Beyond monofunctionality: a pyridinium-derived photochromic Zn-MOF with tetracycline detection/degradation and its Eu/Tb hybrids for visual monitoring and multi-level security

Abstract

Although progress has been made in recognizing and degrading tetracyclines (TC), integrating multiple functions—including specificity, intrinsic photoresponsive behavior, targeted pollutant recognition/degradation, and designable luminescence—within a single MOF platform remains a significant challenge. Most reported systems excel in specific functions but lack synergistic integration. To address this gap, the rational synthesis and multifunctional exploration of a novel zinc-based MOF (complex 1) was reported. Complex 1 successfully integrates photochromism with TC management functions, enabling fluorescence sensing (LOD = 0.72 μM) while achieving efficient degradation and adsorption (88.08%) driven by π–π stacking interactions, pore confinement and photoelectron transfer. To enhance functionality, post-synthetic modification (PSM) was employed to incorporate Eu³⁺/Tb³⁺ ions into complex 1, yielding Eu/Tb@Zn-MOFs hybrids. Strikingly, the Eu³⁺/Tb³⁺ doping preserved the parent complex's photochromic properties while introducing characteristic f–f luminescence, enabling dual photochromic-fluorescent responses. By bridging pyridinium-ligand chemistry with MOF-based rare-earth functionalization, this study advances the design of multi-responsive coordination materials.
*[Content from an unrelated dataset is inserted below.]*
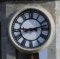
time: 9:12
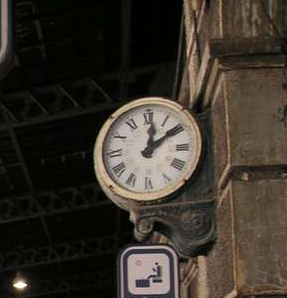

The synergistic integration of photochromism, luminescence and structural durability provides a versatile platform for next-generation anti-counterfeit technologies, fluorescence detection, dynamic optics and stimuli-responsive smart materials. This work provides a metal-specific design strategy for multi-stimuli-responsive materials and pioneers a modular approach to advanced anti-counterfeiting and environmental remediation technologies.